As there are various formats for the representation of linguistic corpora, there are also a number of formats for the encoding of syntactically annotated corpora: Penn Treebank, Susanne, Negra, and several other formats plus various kinds of parser or chunker output. Since applications like TIGERSearch cannot support all existing formats, it makes sense to define one single interface format for import and export. This format should be general enough to encode as many existing formats as possible. To solve the problem of Unicode character encoding, it is also advantageous to choose an XML-based approach.

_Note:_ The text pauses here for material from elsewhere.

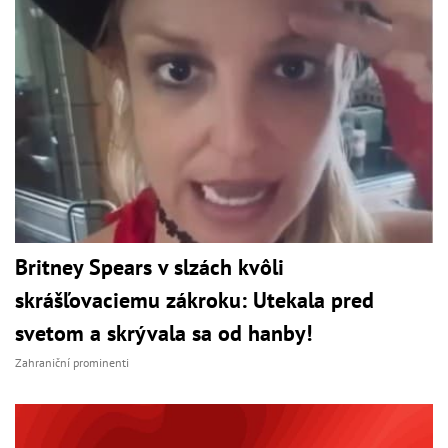
Britney Spears v slzách kvôli
skrášľovaciemu zákroku: Utekala pred
svetom a skrývala sa od hanby!
Zahraniční prominenti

The TIGER-XML format has been designed as an interface format. It is an XML-based equivalence of the corpus definition sublanguage of the TIGER description language (cf. chapter III). In addition to corpus definitions, the TIGER-XML format can also represent query results.

Any corpus to be processed by the TIGERSearch tool has to be encoded in the TIGER-XML format. For convenience, we have implemented corpus filters (i.e. converters to TIGER-XML) for many popular treebank and parser output formats like bracketing format, PennTreebank format, NeGra format etc. (cf. subsection 3.5, chapter VI for a list of implemented filters).

Why should you read this chapter? First of all, you might have corpora encoded in formats not supported as a corpus filter. So knowledge about TIGER-XML is essential for their conversion. In addition, TIGERSearch supports exporting the matches of a query in the TIGER-XML format. If you like to transform the XML output, e.g. by XSLT stylesheets, you will have to know how the XML document has been designed.

The first section walks through an example of the TIGER-XML format (cf. section 2). In the second section a real-life example is presented (cf. section 3). Finally, you can find a description of the XML schema used to validate TIGER-XML documents (cf. section 4).

If you are interested in the motivations that have influenced the development of the TIGER-XML format, you should have a look at Wolfgang Lezius' Ph.D. thesis [Lezius2002] (in German).